Потом Марина стала находить в почтовом ящике сорванные у нас же астры, а однажды, когда клали Шуру в коляску и откинули одеяльце, мы увидели там несколько смятых конфет и два яблока.
– Это Гришка, – сказала Марина, – боится, что я мамке скажу, как он в нас кидал. Все равно скажу, пусть не думает!
Тетя Вера усылала нас гулять и ложилась. Этим летом окна в ее спальне не раззанавешивались, и голубые тени от сатиновых шторок едва шевелились на ее лице и округлившихся руках.
Халат на груди намокал, и из приоткрытых потемневших губ выходили легкие хрипы.
Мы толкали коляску по единственной заасфальтированной улице, и солнце путалось у нас в спицах колеса. Гриша катался на велосипеде. Два раза он с криком «Дорогу!» промчался мимо нас. На лету вырвал из-за чужого забора кисть рябины и бросил нам в коляску. Марина выкинула кисть, и оранжевые ягоды раскатились, попадая под колеса нам и Грише.
Мальчик кружил и кружил по асфальту, и руль его сверкал как молния. Марина попросила покататься. Гриша притормозил ногой. Он покраснел, и брови его стали заметней. Он сказал: «Не… Мне папка давать не велит… он новый… а вот когда будет старый – Марин, катайся хоть днем, хоть ночью».

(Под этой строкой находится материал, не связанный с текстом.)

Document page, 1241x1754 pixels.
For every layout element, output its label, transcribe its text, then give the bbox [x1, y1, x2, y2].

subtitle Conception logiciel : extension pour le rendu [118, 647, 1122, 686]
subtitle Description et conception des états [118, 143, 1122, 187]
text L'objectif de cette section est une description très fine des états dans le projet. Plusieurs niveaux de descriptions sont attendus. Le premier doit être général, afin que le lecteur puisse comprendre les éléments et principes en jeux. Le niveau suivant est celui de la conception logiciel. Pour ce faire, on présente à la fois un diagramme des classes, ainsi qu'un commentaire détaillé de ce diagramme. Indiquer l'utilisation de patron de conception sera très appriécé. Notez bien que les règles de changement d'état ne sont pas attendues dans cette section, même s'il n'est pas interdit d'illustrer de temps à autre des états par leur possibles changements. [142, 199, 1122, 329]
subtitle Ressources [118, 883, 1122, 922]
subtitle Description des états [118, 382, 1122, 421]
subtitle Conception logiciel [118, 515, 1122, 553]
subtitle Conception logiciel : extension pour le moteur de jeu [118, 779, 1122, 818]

– Жадина! Мы твои конфетки выбросили!
Гриша уехал. Солнце выпуталось из нашего колеса и загорелось на Гришином багажнике.
– Надо было спросить, чтобы хоть на рамке прокатнул, – сказала Марина.
Астры упирались лбами в крашеные заборы. Оранжевые тучи рябин лежали на крышах сараев. Мы катили сестру по первым желтым листьям, и бычки, пасущиеся на обочинах, провожали нас взглядами как старухи.